Henrique Godoy · arXiv preprint, 2025

Extract-0 is a 7-billion parameter language model specifically optimized for document information extraction that achieves performance exceeding models with parameter counts several orders of magnitude larger. Through a novel combination of synthetic data generation, supervised fine-tuning with Low-Rank Adaptation (LoRA), and reinforcement learning via Group Relative Policy Optimization (GRPO), Extract-0 achieves a mean reward of 0.573 on a benchmark of 1,000 diverse document extraction tasks, outperforming GPT-4.1 (0.457), o3 (0.464), and GPT-4.1-2025 (0.459). The training methodology employs a memory-preserving synthetic data generation pipeline that produces 280,128 training examples from diverse document sources, followed by parameter-efficient fine-tuning that modifies only 0.53% of model weights (40.4M out of 7.66B parameters).
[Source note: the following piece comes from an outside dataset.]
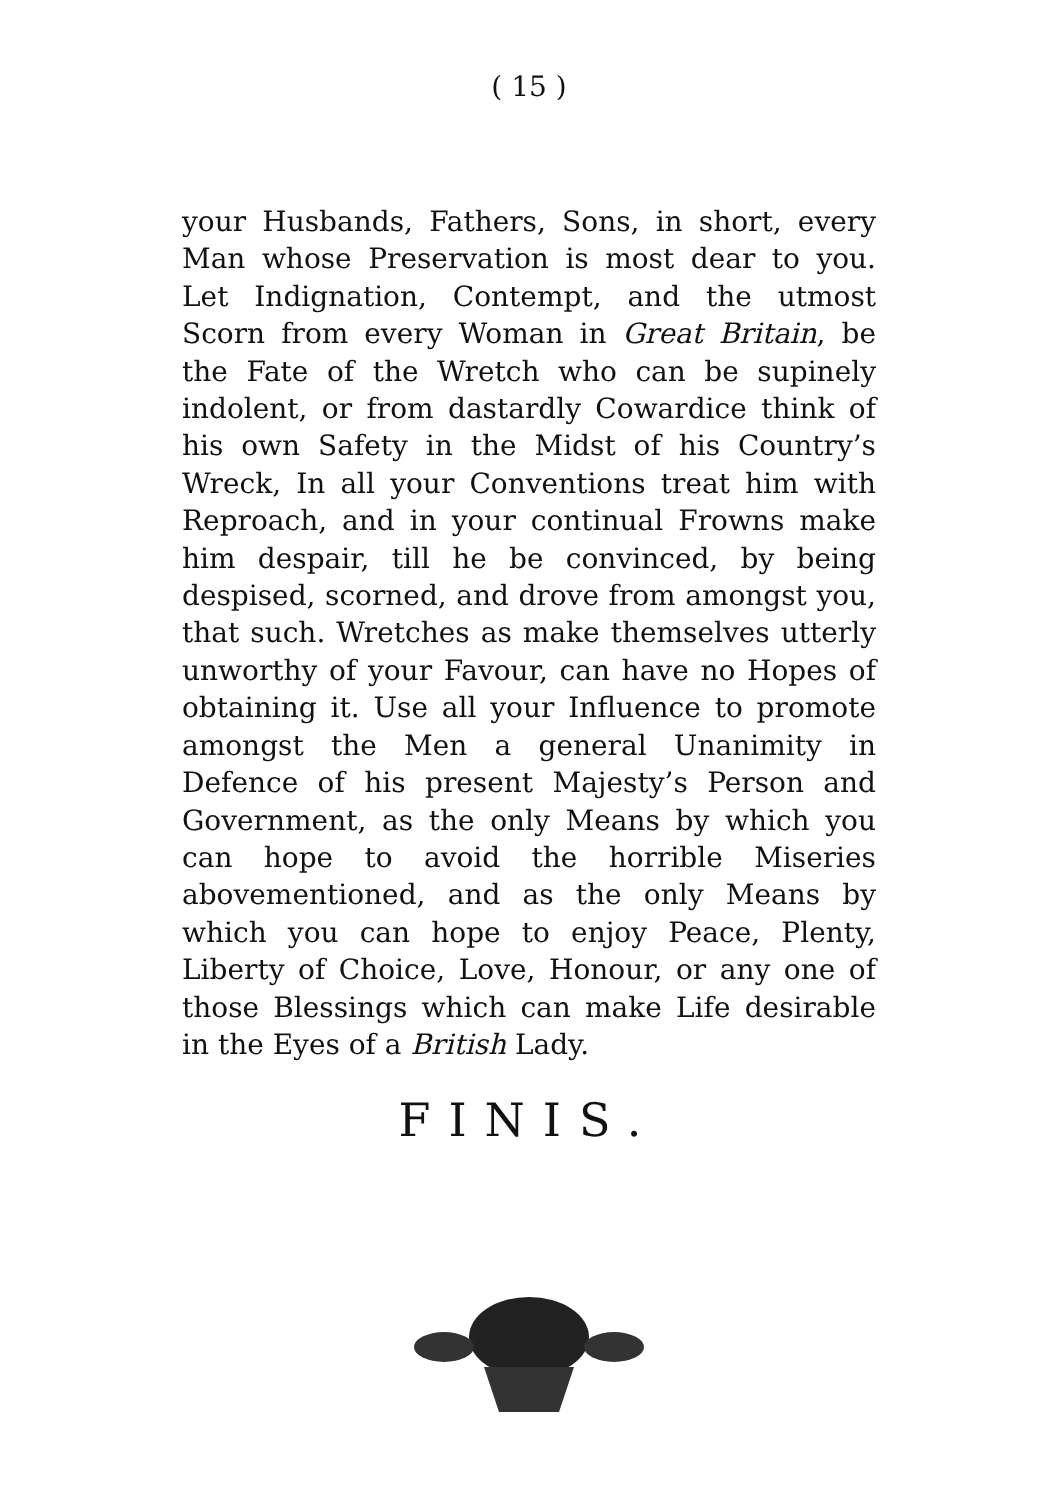( 15 )
your Husbands, Fathers, Sons, in short, every Man whose Preservation is most dear to you. Let Indignation, Contempt, and the utmost Scorn from every Woman in Great Britain, be the Fate of the Wretch who can be supinely indolent, or from dastardly Cowardice think of his own Safety in the Midst of his Country’s Wreck, In all your Conventions treat him with Reproach, and in your continual Frowns make him despair, till he be convinced, by being despised, scorned, and drove from amongst you, that such. Wretches as make themselves utterly unworthy of your Favour, can have no Hopes of obtaining it. Use all your Influence to promote amongst the Men a general Unanimity in Defence of his present Majesty’s Person and Government, as the only Means by which you can hope to avoid the horrible Miseries abovementioned, and as the only Means by which you can hope to enjoy Peace, Plenty, Liberty of Choice, Love, Honour, or any one of those Blessings which can make Life desirable in the Eyes of a British Lady.
FINIS.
The reinforcement learning phase introduces a novel semantic similarity-based reward function that handles the inherent ambiguity in information extraction tasks. This research demonstrates that task-specific optimization can yield models that surpass general-purpose systems while requiring substantially fewer computational resources.

BibTeX
@misc{godoy2025extract0,
  title={Extract-0: A Specialized Language Model for Document Information Extraction},
  author={Godoy, Henrique},
  year={2025},
  eprint={2509.22906},
  archivePrefix={arXiv},
  primaryClass={cs.CL},
  url={https://arxiv.org/abs/2509.22906}
}

Alvorada-Bench: Can Language Models Solve Brazilian University Entrance Exams?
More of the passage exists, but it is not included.